Some School Districts Use Propane
Propane is another option. Herdler said a refit for propane presents a lower upfront cost for the conversion, which he estimates at about $4,000. However, he notes, the fuel itself is a bit more expensive. Both are clean burning.
"It's doing well in school districts and some fleets are taking a look at it," Herdler said. "Even though it's not as strong yet, it will be. We are putting in 10 public fueling stations over the next year and the propane market is really going hard after the school districts and service fleets."
Propane already has a few outlets in the area, largely thanks to a national effort by U-Haul, which over the past year and a half has opened more than a thousand public propane-fueling stations nationwide, including nine in the St. Louis area. J.P. White, propane program manager for U-Haul International, said that the company has even launched a website to let travelers know where their propane locations are and what the price is at any given time.
Business, he said, is up.
"We've seen a better than 15 or 20 percent increase this year alone," said White. "It's starting to get real busy."
He said other nations, including, Australia, Japan and parts of Asia are already focusing on propane.
"The Dominican Republic runs on 60 percent propane vehicles," he said. "It can be done. We just have to make the decision to do it.
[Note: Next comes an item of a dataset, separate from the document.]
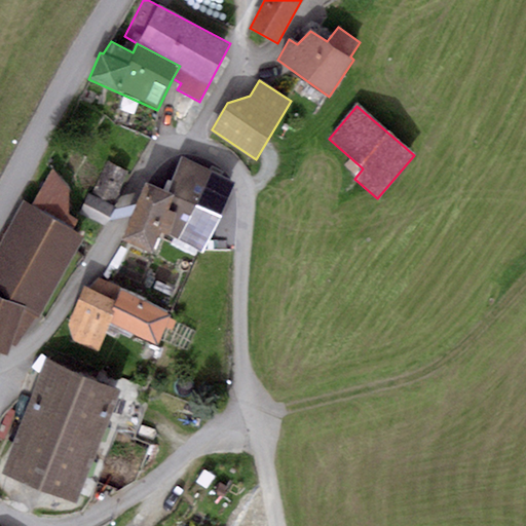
[(166,191),(173,194),(158,230),(201,253),(234,182),(182,158),(166,191)]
The conversions aren't that expensive. There's a lot of government funding to try and help us to do that too."
Interestingly, the NAT GAS Act, beloved by CNG backers, has drawn fire from the propane industry, which says it offers tax breaks for CNG, but leaves their fuel out in the cold.
Currently, the local market isn't particularly crowded. Tony Wallach of Valley Park-based Geldbach Petroleum Co., offers propane auto gas yet he's had only two semi-regular customers who use it.
Wallach estimates propane is about 30 percent cheaper than present gasoline prices, which are elevated due to increased demand for fuel and instability in the Middle East.
"Going forward, I think you will see more because there's a big push on the 'go green' concept and reducing carbon footprint," he said. "How quick it spikes I can't answer, but you are going to see a lot more interest than in the past."
David Baugher is a freelance writer in St. Louis.